Global COVID-19 Cases Top 42.5 Million With 1.1 Million Fatalities

Global COVID-19 Cases Top 42.5 Million With 1.1 Million Fatalities

Oct. 25, 2020, 8:44 a.m.

Confirmed COVID-19 cases have surpassed 42.5 million globally, with over 1.1 million fatalities and more than 28.6 million recoveries, according to the latest tally from Johns Hopkins University.

The Chinese mainland reported 15 new cases from overseas on Saturday. Kashgar in China's northwest Xinjiang Uygur Autonomous Region is on alert after reporting one asymptomatic case on Saturday, a local female villager. People who have come into close contact with her are now quarantined and will be tested.

The U.S. has registered over 224,000 deaths and more than 8.5 million infections – both the highest in the world. A new study has projected up to 500,000 U.S. COVID-19 deaths by February.

Colombia on Saturday became the latest country to surpass the one million mark of COVID-19 infections. Currently, eight countries have over one million cases, according to Johns Hopkins University.

Brazilian health regulator Anvisa on Friday authorized a biomedical center to import six million doses of the Sinovac coronavirus vaccine, one day after President Jair Bolsonaro said Brazil would not buy the Chinese vaccine.

Sao Paulo's Butantan Institute plans to initially import Sinovac's vaccine, which is in the third phase of trials conducted with the help of a local university and not yet approved for wider use in Brazil. Butantan would ultimately manufacture the vaccine if proven effective.

Brazil's Sao Paulo Governor Joao Doria said earlier on Friday that Anvisa told him it will not bow to political pressure over the approval of potential coronavirus vaccines.

According to the Brazilian state governors, the country will include China's Sinovac vaccine against COVID-19 in its national immunization program.

Joao said after the health ministry meeting that the federal government has agreed to buy 46 million doses of the Sinovac vaccine.

The program could begin in January 2021, he said, which could make it one of the first immunization efforts against the novel coronavirus in the world.

____

ACTIONS TO TAKE
A: Name every country that the COVID-19 report mentions, in order of first appearance.
B: Transcribe the passage of the COVID-19 report between "Colombia on Saturday" and "to Johns Hopkins University.", inclusive.

RECORD EXTRACTS
____

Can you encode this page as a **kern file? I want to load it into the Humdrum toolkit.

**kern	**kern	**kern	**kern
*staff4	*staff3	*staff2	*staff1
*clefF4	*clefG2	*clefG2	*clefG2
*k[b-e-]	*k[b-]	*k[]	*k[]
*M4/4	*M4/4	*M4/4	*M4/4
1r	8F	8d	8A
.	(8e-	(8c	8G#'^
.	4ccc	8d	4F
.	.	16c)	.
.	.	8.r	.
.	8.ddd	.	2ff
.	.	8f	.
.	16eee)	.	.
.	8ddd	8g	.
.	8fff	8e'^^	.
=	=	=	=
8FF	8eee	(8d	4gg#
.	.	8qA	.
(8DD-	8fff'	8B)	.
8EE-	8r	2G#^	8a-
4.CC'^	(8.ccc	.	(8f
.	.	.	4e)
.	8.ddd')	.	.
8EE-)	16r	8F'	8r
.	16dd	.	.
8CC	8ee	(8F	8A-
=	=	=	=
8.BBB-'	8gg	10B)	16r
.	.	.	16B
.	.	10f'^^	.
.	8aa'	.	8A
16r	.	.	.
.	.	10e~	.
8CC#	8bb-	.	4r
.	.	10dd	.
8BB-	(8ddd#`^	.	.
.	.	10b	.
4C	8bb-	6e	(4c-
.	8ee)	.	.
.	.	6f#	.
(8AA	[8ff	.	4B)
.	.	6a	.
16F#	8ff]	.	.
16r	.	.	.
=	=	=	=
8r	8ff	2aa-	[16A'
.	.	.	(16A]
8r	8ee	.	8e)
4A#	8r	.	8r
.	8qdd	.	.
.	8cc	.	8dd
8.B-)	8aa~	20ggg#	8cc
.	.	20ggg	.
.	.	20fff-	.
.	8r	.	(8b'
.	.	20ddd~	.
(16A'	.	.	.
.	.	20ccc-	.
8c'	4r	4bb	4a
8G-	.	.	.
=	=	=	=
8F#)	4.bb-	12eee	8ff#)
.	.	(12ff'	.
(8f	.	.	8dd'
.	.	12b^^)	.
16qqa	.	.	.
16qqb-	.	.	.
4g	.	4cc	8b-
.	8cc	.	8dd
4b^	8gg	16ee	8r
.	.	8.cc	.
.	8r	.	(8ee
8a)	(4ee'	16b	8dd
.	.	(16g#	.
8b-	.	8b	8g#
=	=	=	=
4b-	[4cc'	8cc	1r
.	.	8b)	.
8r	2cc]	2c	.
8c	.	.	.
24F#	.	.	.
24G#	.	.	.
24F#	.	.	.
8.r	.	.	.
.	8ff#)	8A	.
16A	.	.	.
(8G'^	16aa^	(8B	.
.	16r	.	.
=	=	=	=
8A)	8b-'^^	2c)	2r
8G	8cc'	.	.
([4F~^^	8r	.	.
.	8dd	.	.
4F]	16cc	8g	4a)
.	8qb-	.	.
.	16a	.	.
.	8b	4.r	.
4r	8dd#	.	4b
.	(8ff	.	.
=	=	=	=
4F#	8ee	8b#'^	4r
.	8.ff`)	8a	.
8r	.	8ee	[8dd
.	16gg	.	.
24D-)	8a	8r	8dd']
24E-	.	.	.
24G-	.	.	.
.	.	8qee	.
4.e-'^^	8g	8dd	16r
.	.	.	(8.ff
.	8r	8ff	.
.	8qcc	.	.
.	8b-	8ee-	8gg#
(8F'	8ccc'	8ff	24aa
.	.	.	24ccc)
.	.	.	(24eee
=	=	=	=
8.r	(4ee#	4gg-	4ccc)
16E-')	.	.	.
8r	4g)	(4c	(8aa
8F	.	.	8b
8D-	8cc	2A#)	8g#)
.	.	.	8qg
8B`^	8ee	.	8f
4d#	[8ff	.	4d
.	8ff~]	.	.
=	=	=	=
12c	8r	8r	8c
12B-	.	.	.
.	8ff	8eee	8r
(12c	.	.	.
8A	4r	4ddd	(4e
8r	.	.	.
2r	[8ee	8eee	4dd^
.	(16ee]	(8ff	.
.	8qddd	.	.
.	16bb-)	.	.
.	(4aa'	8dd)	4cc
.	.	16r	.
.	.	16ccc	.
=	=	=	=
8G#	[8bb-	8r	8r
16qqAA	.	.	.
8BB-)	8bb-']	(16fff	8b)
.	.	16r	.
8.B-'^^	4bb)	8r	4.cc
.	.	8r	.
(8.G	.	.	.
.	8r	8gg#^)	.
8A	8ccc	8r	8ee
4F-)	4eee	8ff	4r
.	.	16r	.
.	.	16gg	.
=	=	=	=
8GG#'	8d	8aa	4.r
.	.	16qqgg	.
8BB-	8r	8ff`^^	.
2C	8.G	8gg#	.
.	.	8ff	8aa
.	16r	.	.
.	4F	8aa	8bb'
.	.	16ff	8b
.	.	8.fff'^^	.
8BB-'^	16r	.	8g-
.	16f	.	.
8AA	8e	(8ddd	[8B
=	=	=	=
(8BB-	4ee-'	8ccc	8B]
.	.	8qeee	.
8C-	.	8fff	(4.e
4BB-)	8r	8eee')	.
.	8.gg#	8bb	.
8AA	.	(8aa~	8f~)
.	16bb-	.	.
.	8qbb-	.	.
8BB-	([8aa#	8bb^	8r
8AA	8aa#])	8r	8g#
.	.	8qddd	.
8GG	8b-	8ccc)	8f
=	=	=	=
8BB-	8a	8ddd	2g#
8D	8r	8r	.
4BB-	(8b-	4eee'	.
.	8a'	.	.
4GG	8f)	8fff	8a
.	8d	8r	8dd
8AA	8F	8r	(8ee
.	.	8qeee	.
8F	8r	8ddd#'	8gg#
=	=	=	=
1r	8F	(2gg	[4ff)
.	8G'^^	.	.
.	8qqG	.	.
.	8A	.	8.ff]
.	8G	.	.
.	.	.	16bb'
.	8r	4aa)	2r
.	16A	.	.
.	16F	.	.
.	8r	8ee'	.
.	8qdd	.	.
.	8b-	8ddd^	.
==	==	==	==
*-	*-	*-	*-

____

ANSWERS PER TASK
A: China, the United States, Colombia, Brazil

B:
Colombia on Saturday became the latest country to surpass the one million mark of COVID-19 infections. Currently, eight countries have over one million cases, according to Johns Hopkins University.